De Nieuwe Stem. Algemeen onafhankelijk maandblad der jongeren
(1918-1919)– [tijdschrift] Nieuwe Stem. Algemeen onafhankelijk maandblad der jongeren, De– Gedeeltelijk auteursrechtelijk beschermd
[pagina 368]
| |
De verveling(Tot een Geluksteer!)
Het is als een mensch die van kienen houdt, het is als een laatre jaargang van De Nieuwe Gids, druipt een-zaam de verveling door de lamlendigheid van de lange dag, en over door de nachten, o, door de nachten. Zagen wij van de hi-hi-snikjes, zoo droevig van onuitgesproken medelijden met het eigen ik om de leegheid, o het was om het zoo dom wezen van al die anderen, he, die toch mede mènschen zijn en die zoo maar voort leven en niet weten wat ze doen. Hooren wij het in het zoetjes nader schuifelen van de nieuwen tijd, in de langzame wenteling van de massamensch, bah het is het stuiptrekken van het onvoltrokken denk-ding en dat zich gaan laat in de roezemoes van de nu eenmaal zóó geworden ondag.

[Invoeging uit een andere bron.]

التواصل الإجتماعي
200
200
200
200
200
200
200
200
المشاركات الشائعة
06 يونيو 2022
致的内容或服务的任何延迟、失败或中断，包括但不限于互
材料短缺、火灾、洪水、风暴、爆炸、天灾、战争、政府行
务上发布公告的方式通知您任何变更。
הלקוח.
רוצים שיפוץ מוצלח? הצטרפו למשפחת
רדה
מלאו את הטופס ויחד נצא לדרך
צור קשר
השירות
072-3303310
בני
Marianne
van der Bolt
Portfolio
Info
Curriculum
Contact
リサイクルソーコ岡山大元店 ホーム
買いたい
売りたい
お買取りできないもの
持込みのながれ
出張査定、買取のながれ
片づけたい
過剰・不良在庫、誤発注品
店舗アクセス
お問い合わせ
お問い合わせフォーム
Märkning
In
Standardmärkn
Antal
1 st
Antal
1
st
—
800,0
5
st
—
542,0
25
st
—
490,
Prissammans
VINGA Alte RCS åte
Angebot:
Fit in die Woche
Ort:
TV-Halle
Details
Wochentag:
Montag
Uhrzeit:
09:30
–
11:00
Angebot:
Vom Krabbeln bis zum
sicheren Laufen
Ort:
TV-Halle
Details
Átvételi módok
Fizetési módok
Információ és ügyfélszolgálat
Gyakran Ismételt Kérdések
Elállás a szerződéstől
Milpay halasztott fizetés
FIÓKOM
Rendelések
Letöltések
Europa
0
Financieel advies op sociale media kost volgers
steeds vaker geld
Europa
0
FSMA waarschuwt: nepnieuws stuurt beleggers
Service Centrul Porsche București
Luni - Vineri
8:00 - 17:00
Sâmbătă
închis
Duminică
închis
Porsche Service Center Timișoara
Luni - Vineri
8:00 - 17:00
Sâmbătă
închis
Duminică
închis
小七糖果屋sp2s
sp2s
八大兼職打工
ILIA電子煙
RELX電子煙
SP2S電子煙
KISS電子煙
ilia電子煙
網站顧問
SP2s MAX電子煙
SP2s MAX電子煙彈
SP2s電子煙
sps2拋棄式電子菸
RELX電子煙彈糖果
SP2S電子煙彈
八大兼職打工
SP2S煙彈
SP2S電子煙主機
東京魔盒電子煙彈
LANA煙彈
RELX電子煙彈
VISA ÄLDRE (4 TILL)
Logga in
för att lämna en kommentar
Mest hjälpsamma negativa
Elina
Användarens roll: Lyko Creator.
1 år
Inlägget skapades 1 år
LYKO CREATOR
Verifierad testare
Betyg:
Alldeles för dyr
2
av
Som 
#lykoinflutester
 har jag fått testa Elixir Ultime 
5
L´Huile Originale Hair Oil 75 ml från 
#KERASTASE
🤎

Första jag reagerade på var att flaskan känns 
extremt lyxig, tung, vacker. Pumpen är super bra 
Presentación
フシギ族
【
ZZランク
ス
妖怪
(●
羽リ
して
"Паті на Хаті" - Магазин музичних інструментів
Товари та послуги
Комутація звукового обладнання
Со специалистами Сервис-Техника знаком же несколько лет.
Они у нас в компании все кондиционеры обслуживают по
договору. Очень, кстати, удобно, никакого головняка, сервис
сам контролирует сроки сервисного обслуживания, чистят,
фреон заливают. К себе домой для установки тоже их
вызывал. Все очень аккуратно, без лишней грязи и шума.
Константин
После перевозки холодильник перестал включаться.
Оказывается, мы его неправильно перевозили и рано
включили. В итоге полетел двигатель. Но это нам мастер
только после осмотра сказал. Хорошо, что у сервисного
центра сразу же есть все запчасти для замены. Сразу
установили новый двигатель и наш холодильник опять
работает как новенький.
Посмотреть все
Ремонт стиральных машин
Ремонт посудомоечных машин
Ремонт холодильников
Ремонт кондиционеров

Is dit nu het standhouden der dingen? Na het bewegen van de logge en van het hè wat is dàt groot nu het gossie wat ben je noù zoet stil wezen van het wereld-wezen, van de menschen-ziel, ja van de geest? Het is in Rusland. Geest leeft in de brandende droomen om het geluk. En de dood, en de dood, en de levendige dood. O, ze halen 't neer, ze halen de kuituur neer. Rijst daar iets groots? - O o het is maar het breede. En niet naar omhoog. Babel! Babel! Uit de gelijkgestreken vooze kleinen kimt de zongeest, kimt en vertopt in de verdaging van het geluk. Het bizondere geestige is de takken van het geestesgewas sterft af en verstamt, rijst uit de donkere diepte in de lichten dag. In Duitschland het zekere, het ver-zeker-d bestaan.Ga naar voetnoot*) Wij haten dat zekere, het van (zich) zèlve zekere. Om het ònevenwicht dat de doorslag nog geeft. Want in het streven naar het beter ligt het Wezen van de tijd.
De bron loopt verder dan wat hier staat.